El mensaje, de alto contenido simbólico, fue interpretado por los asistentes como una expresión de identidad regional y de reivindicación frente a episodios recientes que marcaron a la población del sur del país.
El contexto en el que se produce este gesto remite a los hechos ocurridos en enero de 2023, cuando la ciudad de Juliaca fue escenario de una de las jornadas más violentas durante las protestas sociales a nivel nacional, registrándose decenas de fallecidos tras intervenciones policiales y militares durante el gobierno de la presidenta Dina Boluarte. Estos acontecimientos permanecen presentes en la memoria colectiva de la región.

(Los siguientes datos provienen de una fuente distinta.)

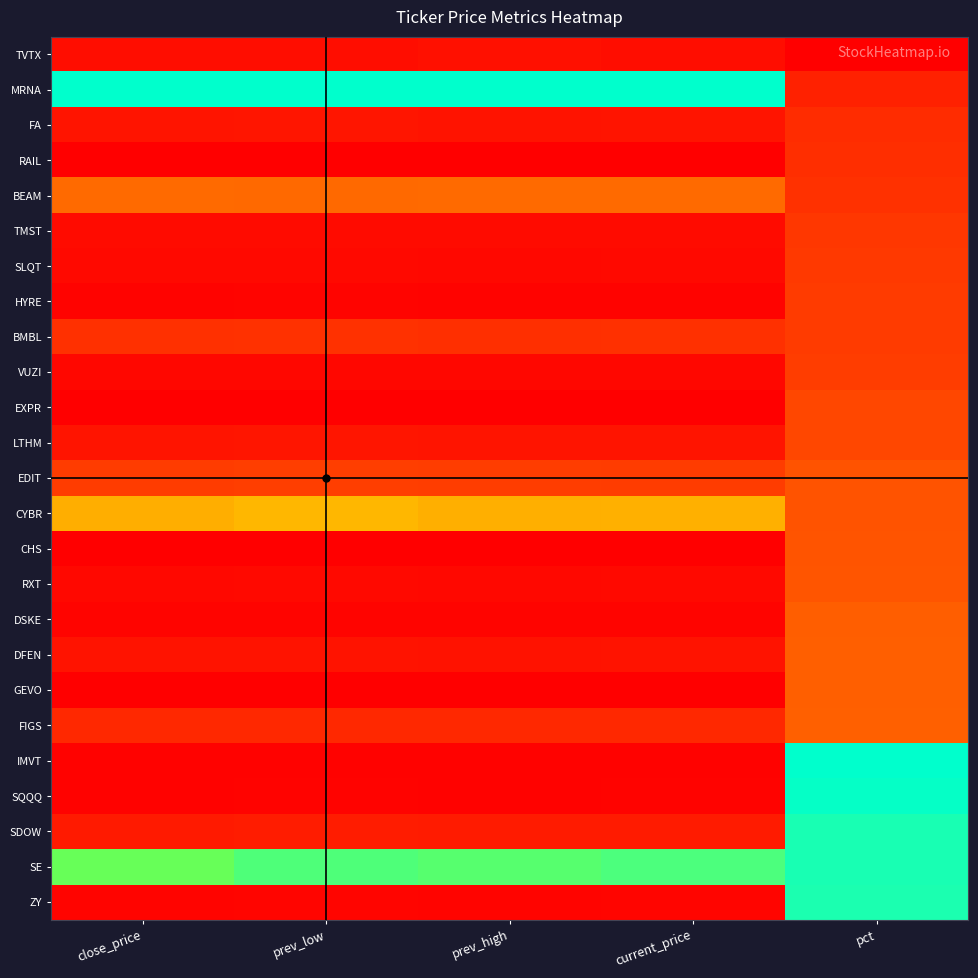

Reading left to right, transcribe all the data shown in this chart.

TVTX: close_price=0.0	prev_low=0.0	prev_high=0.0	current_price=0.0	pct=0.0
MRNA: close_price=1.0	prev_low=1.0	prev_high=1.0	current_price=1.0	pct=0.1
FA: close_price=0.1	prev_low=0.1	prev_high=0.1	current_price=0.1	pct=0.1
RAIL: close_price=0.0	prev_low=0.0	prev_high=0.0	current_price=0.0	pct=0.1
BEAM: close_price=0.3	prev_low=0.3	prev_high=0.3	current_price=0.3	pct=0.1
TMST: close_price=0.0	prev_low=0.0	prev_high=0.0	current_price=0.0	pct=0.1
SLQT: close_price=0.0	prev_low=0.0	prev_high=0.0	current_price=0.0	pct=0.1
HYRE: close_price=0.0	prev_low=0.0	prev_high=0.0	current_price=0.0	pct=0.1
BMBL: close_price=0.1	prev_low=0.1	prev_high=0.1	current_price=0.1	pct=0.1
VUZI: close_price=0.0	prev_low=0.0	prev_high=0.0	current_price=0.0	pct=0.2
EXPR: close_price=0.0	prev_low=0.0	prev_high=0.0	current_price=0.0	pct=0.2
LTHM: close_price=0.1	prev_low=0.1	prev_high=0.1	current_price=0.1	pct=0.2
EDIT: close_price=0.1	prev_low=0.2	prev_high=0.2	current_price=0.1	pct=0.2
CYBR: close_price=0.4	prev_low=0.4	prev_high=0.4	current_price=0.4	pct=0.2
CHS: close_price=0.0	prev_low=0.0	prev_high=0.0	current_price=0.0	pct=0.2
RXT: close_price=0.0	prev_low=0.0	prev_high=0.0	current_price=0.0	pct=0.2
DSKE: close_price=0.0	prev_low=0.0	prev_high=0.0	current_price=0.0	pct=0.2
DFEN: close_price=0.0	prev_low=0.0	prev_high=0.0	current_price=0.0	pct=0.2
GEVO: close_price=0.0	prev_low=0.0	prev_high=0.0	current_price=0.0	pct=0.2
FIGS: close_price=0.1	prev_low=0.1	prev_high=0.1	current_price=0.1	pct=0.2
IMVT: close_price=0.0	prev_low=0.0	prev_high=0.0	current_price=0.0	pct=1.0
SQQQ: close_price=0.0	prev_low=0.0	prev_high=0.0	current_price=0.0	pct=1.0
SDOW: close_price=0.1	prev_low=0.1	prev_high=0.1	current_price=0.1	pct=0.9
SE: close_price=0.8	prev_low=0.8	prev_high=0.8	current_price=0.8	pct=0.9
ZY: close_price=0.0	prev_low=0.0	prev_high=0.0	current_price=0.0	pct=0.9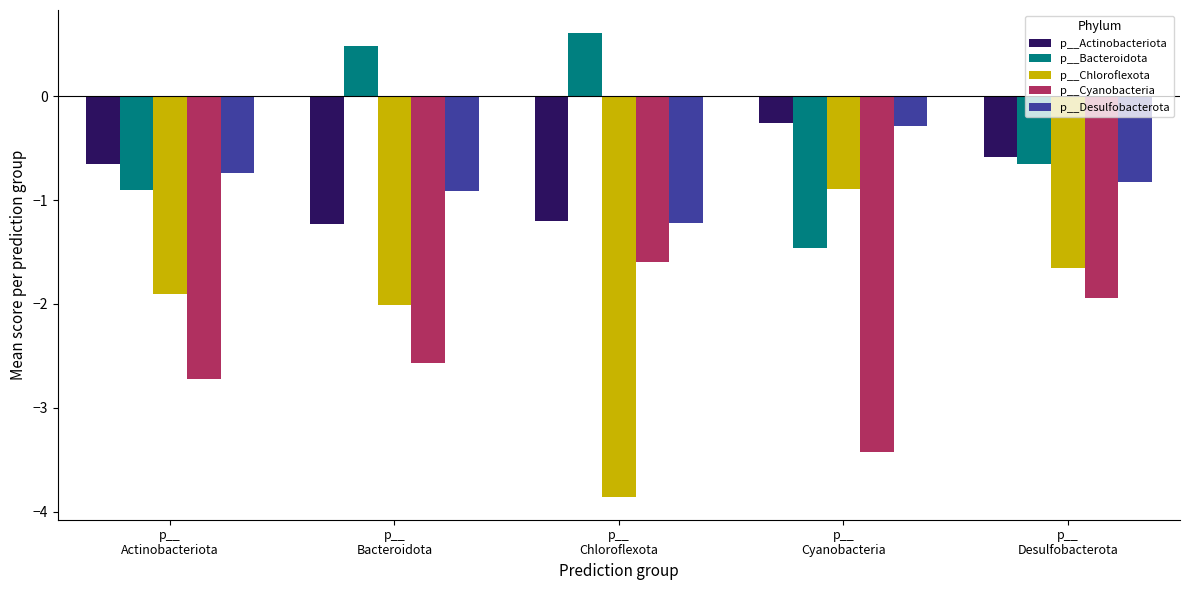

Reading right to left, what are all the values shown in this chart?

p__Actinobacteriota: p__
Desulfobacterota=-0.6	p__
Cyanobacteria=-0.3	p__
Chloroflexota=-1.2	p__
Bacteroidota=-1.2	p__
Actinobacteriota=-0.7
p__Bacteroidota: p__
Desulfobacterota=-0.7	p__
Cyanobacteria=-1.5	p__
Chloroflexota=0.6	p__
Bacteroidota=0.5	p__
Actinobacteriota=-0.9
p__Chloroflexota: p__
Desulfobacterota=-1.7	p__
Cyanobacteria=-0.9	p__
Chloroflexota=-3.9	p__
Bacteroidota=-2.0	p__
Actinobacteriota=-1.9
p__Cyanobacteria: p__
Desulfobacterota=-1.9	p__
Cyanobacteria=-3.4	p__
Chloroflexota=-1.6	p__
Bacteroidota=-2.6	p__
Actinobacteriota=-2.7
p__Desulfobacterota: p__
Desulfobacterota=-0.8	p__
Cyanobacteria=-0.3	p__
Chloroflexota=-1.2	p__
Bacteroidota=-0.9	p__
Actinobacteriota=-0.7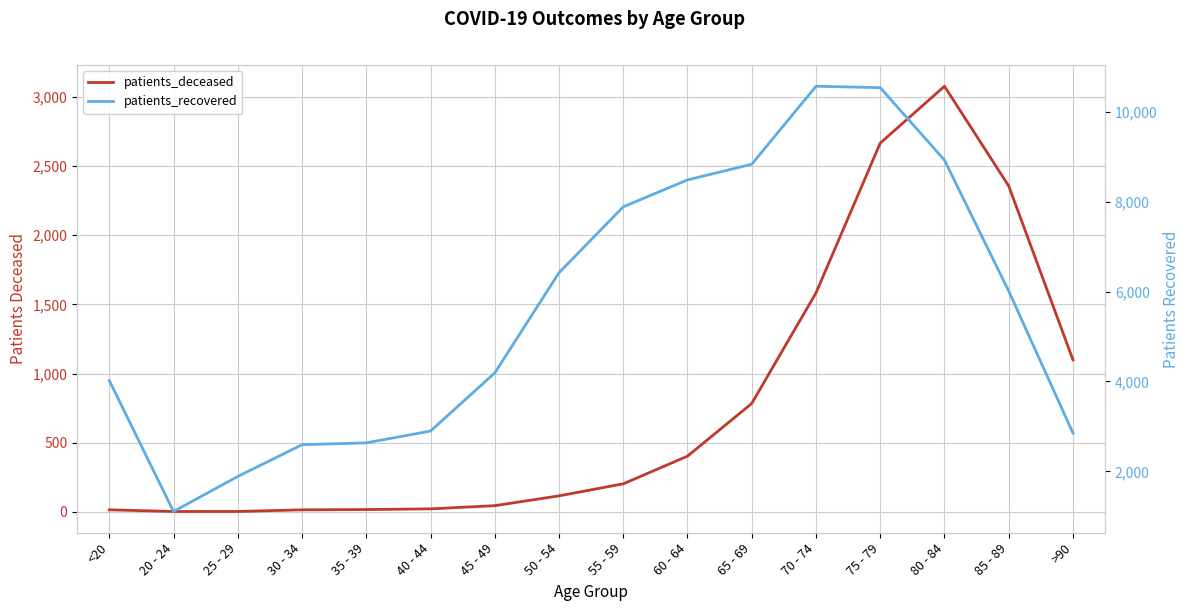

The value of patients_deceased at 80 - 84 is 3077. True or false?

True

A ello se suma la percepción de un trato político y mediático desfavorable hacia Puno y otras regiones del sur. En ese marco, en el año 2025, la visita del comunicador Phillip Butters a la región generó un rechazo masivo por parte de la población, que expresó su disconformidad con protestas directas durante su presencia pública.
Asimismo, dirigentes sociales y ciudadanos han advertido en reiteradas ocasiones que determinadas figuras políticas nacionales serían recibidas con manifestaciones de rechazo si visitaran la región, en respuesta a declaraciones consideradas ofensivas o a discursos que, según señalan, estigmatizan a la población del sur.
La festividad de la Virgen de la Candelaria, declarada Patrimonio Cultural Inmaterial de la Humanidad por la Unesco, volvió así a convertirse no solo en un espacio de expresión religiosa y cultural, sino también en un escenario donde la ciudadanía expresó, de manera simbólica, demandas de respeto, memoria y reconocimiento.